There are fringe sects of all major religions, as well as a wide berth of smaller religious groups that refer to reincarnation in some fashion. Plato and Pythagoras spoke of reincarnation in Greek history, Norse mythology mentions it, Ashkenazi and Orthodox Jews have written of it, Native American Inuits accept it as a central tenet of their spirituality, Gnostic and new age Christians believe it was taught in the early days of their faith, and various sufi Muslims interpret certain portions of the Koran as proof of the existence of past lives. Beyond these historic and/or wide-reaching ideologies, there is a host of smaller religious groups that base their convictions on some sort of reincarnation, from Scientologists to Anthroposophists to Theosophists.
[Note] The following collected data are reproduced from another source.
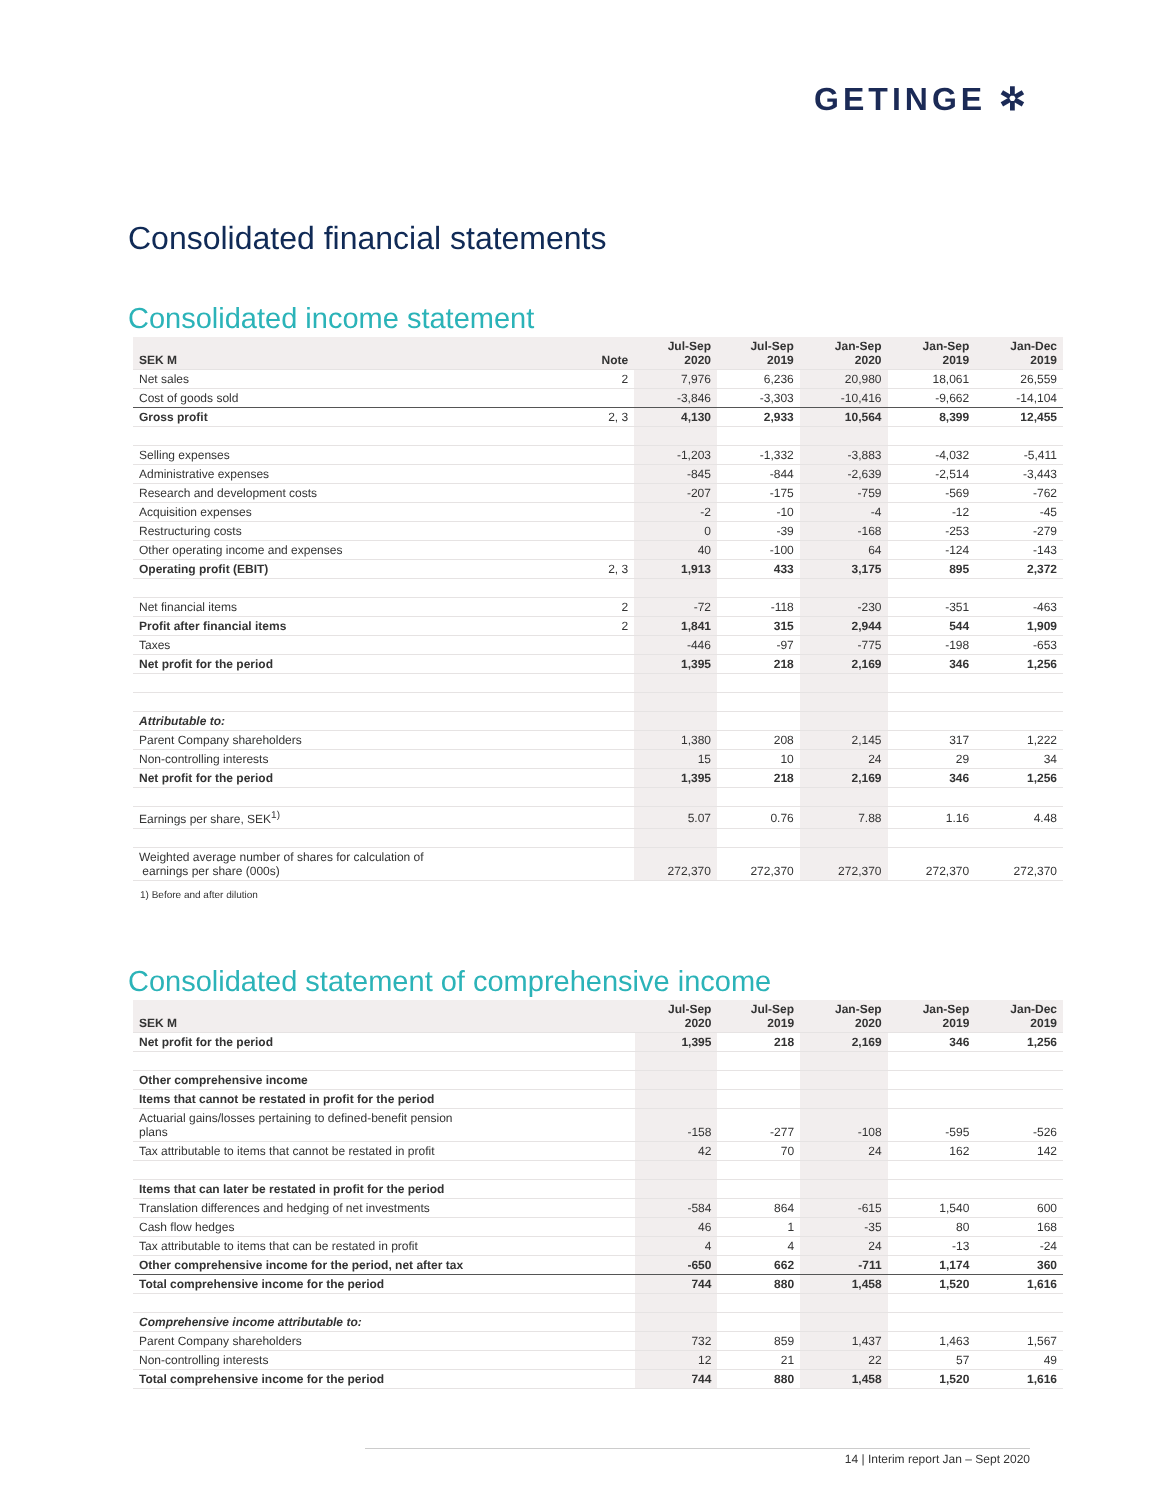GETINGE ✲
Consolidated financial statements
Consolidated income statement
| SEK M | Note | Jul-Sep 2020 | Jul-Sep 2019 | Jan-Sep 2020 | Jan-Sep 2019 | Jan-Dec 2019 |
| --- | --- | --- | --- | --- | --- | --- |
| Net sales | 2 | 7,976 | 6,236 | 20,980 | 18,061 | 26,559 |
| Cost of goods sold | | -3,846 | -3,303 | -10,416 | -9,662 | -14,104 |
| Gross profit | 2, 3 | 4,130 | 2,933 | 10,564 | 8,399 | 12,455 |
| Selling expenses | | -1,203 | -1,332 | -3,883 | -4,032 | -5,411 |
| Administrative expenses | | -845 | -844 | -2,639 | -2,514 | -3,443 |
| Research and development costs | | -207 | -175 | -759 | -569 | -762 |
| Acquisition expenses | | -2 | -10 | -4 | -12 | -45 |
| Restructuring costs | | 0 | -39 | -168 | -253 | -279 |
| Other operating income and expenses | | 40 | -100 | 64 | -124 | -143 |
| Operating profit (EBIT) | 2, 3 | 1,913 | 433 | 3,175 | 895 | 2,372 |
| Net financial items | 2 | -72 | -118 | -230 | -351 | -463 |
| Profit after financial items | 2 | 1,841 | 315 | 2,944 | 544 | 1,909 |
| Taxes | | -446 | -97 | -775 | -198 | -653 |
| Net profit for the period | | 1,395 | 218 | 2,169 | 346 | 1,256 |
| Attributable to: | | | | | | |
| Parent Company shareholders | | 1,380 | 208 | 2,145 | 317 | 1,222 |
| Non-controlling interests | | 15 | 10 | 24 | 29 | 34 |
| Net profit for the period | | 1,395 | 218 | 2,169 | 346 | 1,256 |
| Earnings per share, SEK<sup>1)</sup> | | 5.07 | 0.76 | 7.88 | 1.16 | 4.48 |
| Weighted average number of shares for calculation of earnings per share (000s) | | 272,370 | 272,370 | 272,370 | 272,370 | 272,370 |
1) Before and after dilution
Consolidated statement of comprehensive income
| SEK M | Jul-Sep 2020 | Jul-Sep 2019 | Jan-Sep 2020 | Jan-Sep 2019 | Jan-Dec 2019 |
| --- | --- | --- | --- | --- | --- |
| Net profit for the period | 1,395 | 218 | 2,169 | 346 | 1,256 |
| Other comprehensive income | | | | | |
| Items that cannot be restated in profit for the period | | | | | |
| Actuarial gains/losses pertaining to defined-benefit pension plans | -158 | -277 | -108 | -595 | -526 |
| Tax attributable to items that cannot be restated in profit | 42 | 70 | 24 | 162 | 142 |
| Items that can later be restated in profit for the period | | | | | |
| Translation differences and hedging of net investments | -584 | 864 | -615 | 1,540 | 600 |
| Cash flow hedges | 46 | 1 | -35 | 80 | 168 |
| Tax attributable to items that can be restated in profit | 4 | 4 | 24 | -13 | -24 |
| Other comprehensive income for the period, net after tax | -650 | 662 | -711 | 1,174 | 360 |
| Total comprehensive income for the period | 744 | 880 | 1,458 | 1,520 | 1,616 |
| Comprehensive income attributable to: | | | | | |
| Parent Company shareholders | 732 | 859 | 1,437 | 1,463 | 1,567 |
| Non-controlling interests | 12 | 21 | 22 | 57 | 49 |
| Total comprehensive income for the period | 744 | 880 | 1,458 | 1,520 | 1,616 |
14 | Interim report Jan – Sept 2020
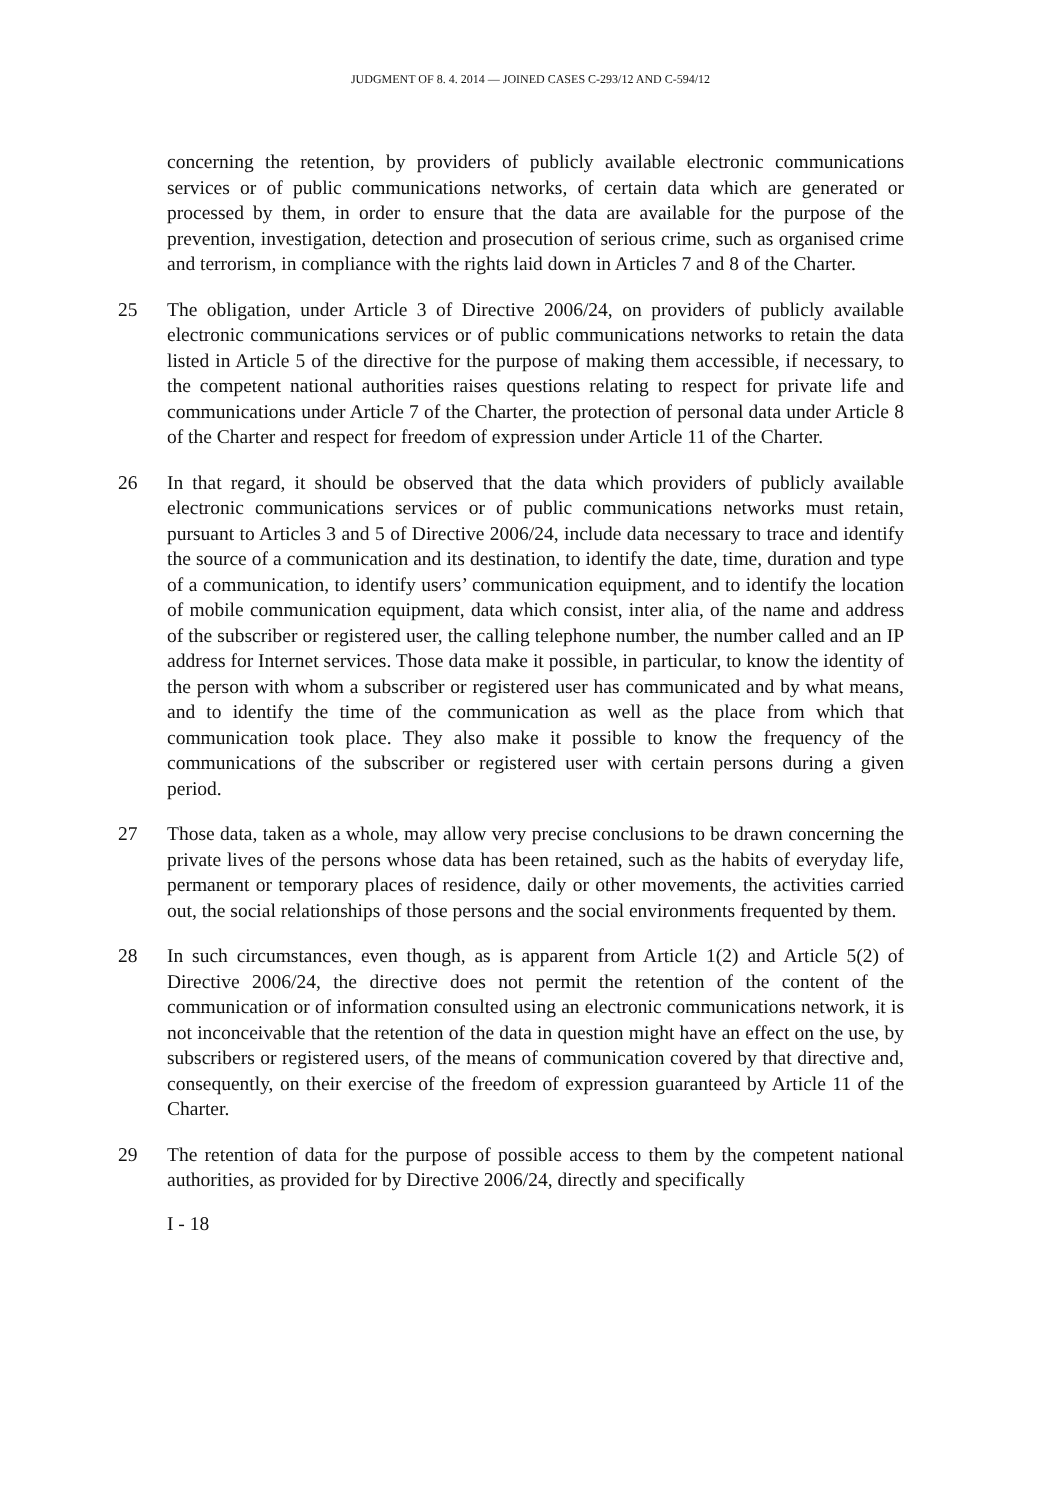JUDGMENT OF 8. 4. 2014 — JOINED CASES C-293/12 AND C-594/12
concerning the retention, by providers of publicly available electronic communications services or of public communications networks, of certain data which are generated or processed by them, in order to ensure that the data are available for the purpose of the prevention, investigation, detection and prosecution of serious crime, such as organised crime and terrorism, in compliance with the rights laid down in Articles 7 and 8 of the Charter.
25 The obligation, under Article 3 of Directive 2006/24, on providers of publicly available electronic communications services or of public communications networks to retain the data listed in Article 5 of the directive for the purpose of making them accessible, if necessary, to the competent national authorities raises questions relating to respect for private life and communications under Article 7 of the Charter, the protection of personal data under Article 8 of the Charter and respect for freedom of expression under Article 11 of the Charter.
26 In that regard, it should be observed that the data which providers of publicly available electronic communications services or of public communications networks must retain, pursuant to Articles 3 and 5 of Directive 2006/24, include data necessary to trace and identify the source of a communication and its destination, to identify the date, time, duration and type of a communication, to identify users’ communication equipment, and to identify the location of mobile communication equipment, data which consist, inter alia, of the name and address of the subscriber or registered user, the calling telephone number, the number called and an IP address for Internet services. Those data make it possible, in particular, to know the identity of the person with whom a subscriber or registered user has communicated and by what means, and to identify the time of the communication as well as the place from which that communication took place. They also make it possible to know the frequency of the communications of the subscriber or registered user with certain persons during a given period.
27 Those data, taken as a whole, may allow very precise conclusions to be drawn concerning the private lives of the persons whose data has been retained, such as the habits of everyday life, permanent or temporary places of residence, daily or other movements, the activities carried out, the social relationships of those persons and the social environments frequented by them.
28 In such circumstances, even though, as is apparent from Article 1(2) and Article 5(2) of Directive 2006/24, the directive does not permit the retention of the content of the communication or of information consulted using an electronic communications network, it is not inconceivable that the retention of the data in question might have an effect on the use, by subscribers or registered users, of the means of communication covered by that directive and, consequently, on their exercise of the freedom of expression guaranteed by Article 11 of the Charter.
29 The retention of data for the purpose of possible access to them by the competent national authorities, as provided for by Directive 2006/24, directly and specifically
I - 18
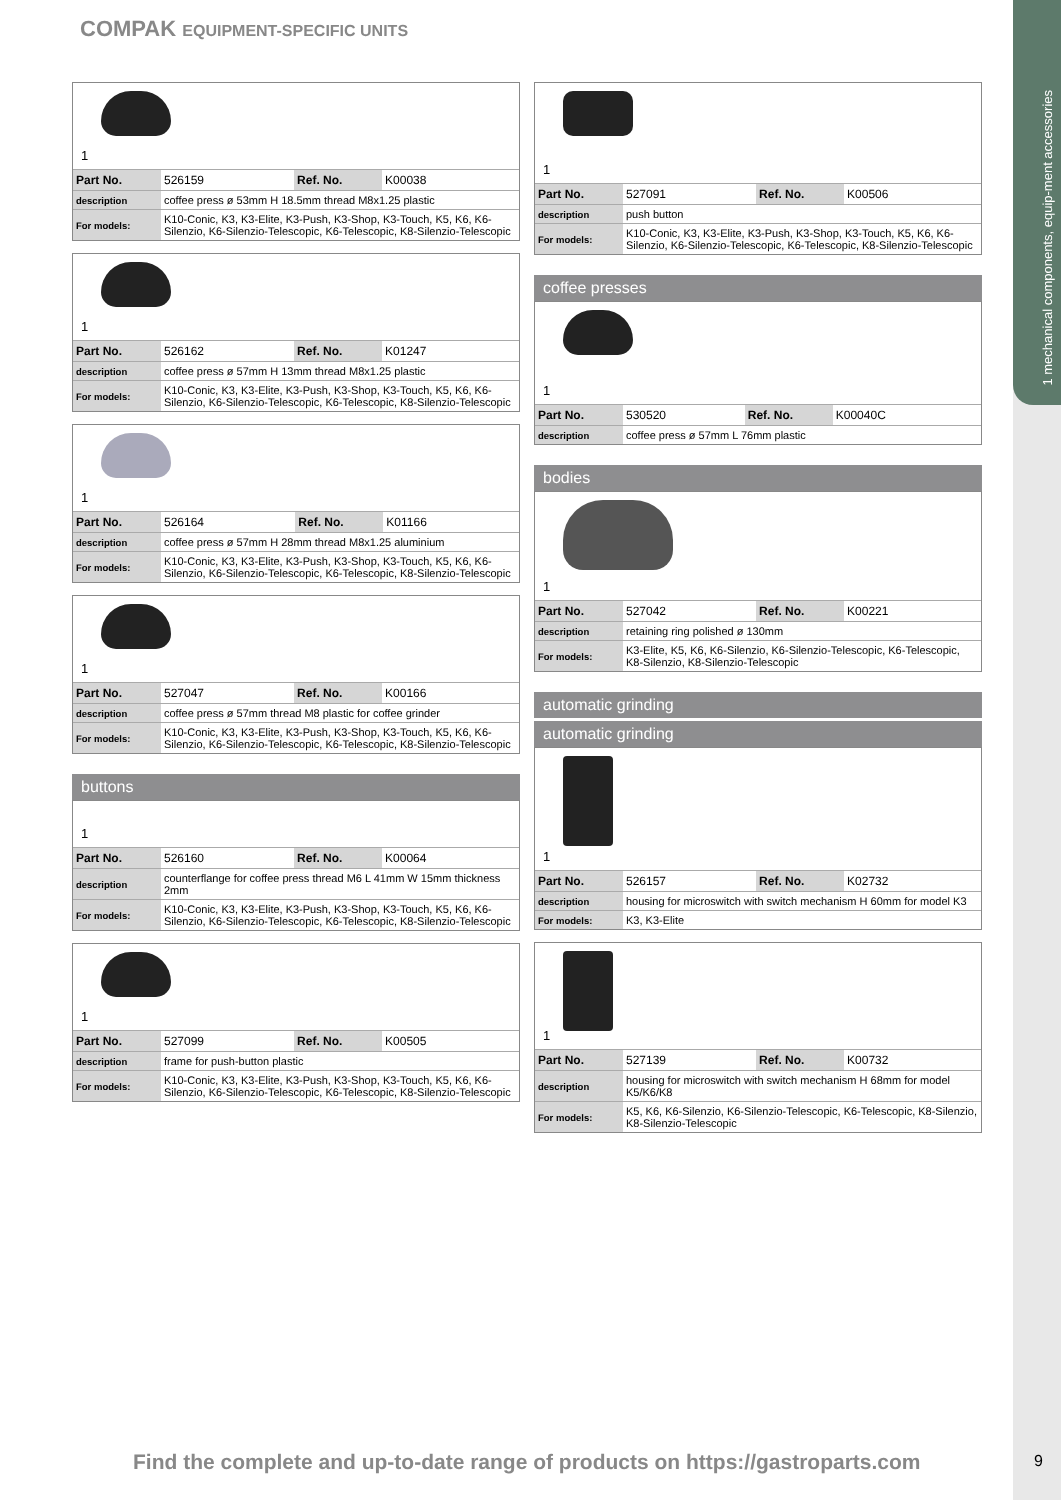1 mechanical components, equip-ment accessories
COMPAK EQUIPMENT-SPECIFIC UNITS
1
| Part No. | 526159 | Ref. No. | K00038 |
| description | coffee press ø 53mm H 18.5mm thread M8x1.25 plastic | | |
| For models: | K10-Conic, K3, K3-Elite, K3-Push, K3-Shop, K3-Touch, K5, K6, K6-Silenzio, K6-Silenzio-Telescopic, K6-Telescopic, K8-Silenzio-Telescopic | | |
1
| Part No. | 526162 | Ref. No. | K01247 |
| description | coffee press ø 57mm H 13mm thread M8x1.25 plastic | | |
| For models: | K10-Conic, K3, K3-Elite, K3-Push, K3-Shop, K3-Touch, K5, K6, K6-Silenzio, K6-Silenzio-Telescopic, K6-Telescopic, K8-Silenzio-Telescopic | | |
1
| Part No. | 526164 | Ref. No. | K01166 |
| description | coffee press ø 57mm H 28mm thread M8x1.25 aluminium | | |
| For models: | K10-Conic, K3, K3-Elite, K3-Push, K3-Shop, K3-Touch, K5, K6, K6-Silenzio, K6-Silenzio-Telescopic, K6-Telescopic, K8-Silenzio-Telescopic | | |
1
| Part No. | 527047 | Ref. No. | K00166 |
| description | coffee press ø 57mm thread M8 plastic for coffee grinder | | |
| For models: | K10-Conic, K3, K3-Elite, K3-Push, K3-Shop, K3-Touch, K5, K6, K6-Silenzio, K6-Silenzio-Telescopic, K6-Telescopic, K8-Silenzio-Telescopic | | |
buttons
1
| Part No. | 526160 | Ref. No. | K00064 |
| description | counterflange for coffee press thread M6 L 41mm W 15mm thickness 2mm | | |
| For models: | K10-Conic, K3, K3-Elite, K3-Push, K3-Shop, K3-Touch, K5, K6, K6-Silenzio, K6-Silenzio-Telescopic, K6-Telescopic, K8-Silenzio-Telescopic | | |
1
| Part No. | 527099 | Ref. No. | K00505 |
| description | frame for push-button plastic | | |
| For models: | K10-Conic, K3, K3-Elite, K3-Push, K3-Shop, K3-Touch, K5, K6, K6-Silenzio, K6-Silenzio-Telescopic, K6-Telescopic, K8-Silenzio-Telescopic | | |
1
| Part No. | 527091 | Ref. No. | K00506 |
| description | push button | | |
| For models: | K10-Conic, K3, K3-Elite, K3-Push, K3-Shop, K3-Touch, K5, K6, K6-Silenzio, K6-Silenzio-Telescopic, K6-Telescopic, K8-Silenzio-Telescopic | | |
coffee presses
1
| Part No. | 530520 | Ref. No. | K00040C |
| description | coffee press ø 57mm L 76mm plastic | | |
bodies
1
| Part No. | 527042 | Ref. No. | K00221 |
| description | retaining ring polished ø 130mm | | |
| For models: | K3-Elite, K5, K6, K6-Silenzio, K6-Silenzio-Telescopic, K6-Telescopic, K8-Silenzio, K8-Silenzio-Telescopic | | |
automatic grinding
automatic grinding
1
| Part No. | 526157 | Ref. No. | K02732 |
| description | housing for microswitch with switch mechanism H 60mm for model K3 | | |
| For models: | K3, K3-Elite | | |
1
| Part No. | 527139 | Ref. No. | K00732 |
| description | housing for microswitch with switch mechanism H 68mm for model K5/K6/K8 | | |
| For models: | K5, K6, K6-Silenzio, K6-Silenzio-Telescopic, K6-Telescopic, K8-Silenzio, K8-Silenzio-Telescopic | | |
Find the complete and up-to-date range of products on https://gastroparts.com
9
Despite such wide-range and historic interest in reincarnation by all sorts of world religions, the western world’s large-scale curiosity in reincarnation is a fairly recent phenomenon. This is due in part to the apparent incompatibility between reincarnation and the dominant religion of the western world, Christianity: most Christians believe in the resurrection of the body of Jesus Christ and the ascent into heaven of all those who accept Christ as the son of god, and the notion of reincarnation might undermine or contradict these beliefs if they are interpreted strictly. Nonetheless, mass media has made significant steps in introducing the idea to western thought, as dozens of major motion pictures and popular books have been made about the subject, and reincarnation has been a major topic of discussion on radio and television talk shows, internet blogs, and the like. In the last fifty years some noteworthy scientific research has been done in an attempt to validate reincarnation, most prominently by Professor Ian Stevenson and Dr. Jim Tucker of the University of Virginia, who, over the course of their respective careers, recorded interviews with thousands of young children who recounted past lives and beginning in 1960 published numerous articles, studies, and books on their findings. There is much skepticism over this body of research in the scientific community, but notable scientists and researchers have at least allowed for the possibility of the existence of the phenomenon. Carl Sagan may have most famously summarized that reincarnation stands with certain ESP (extrasensory perception) phenomena as one of several “examples of contentions that might be true."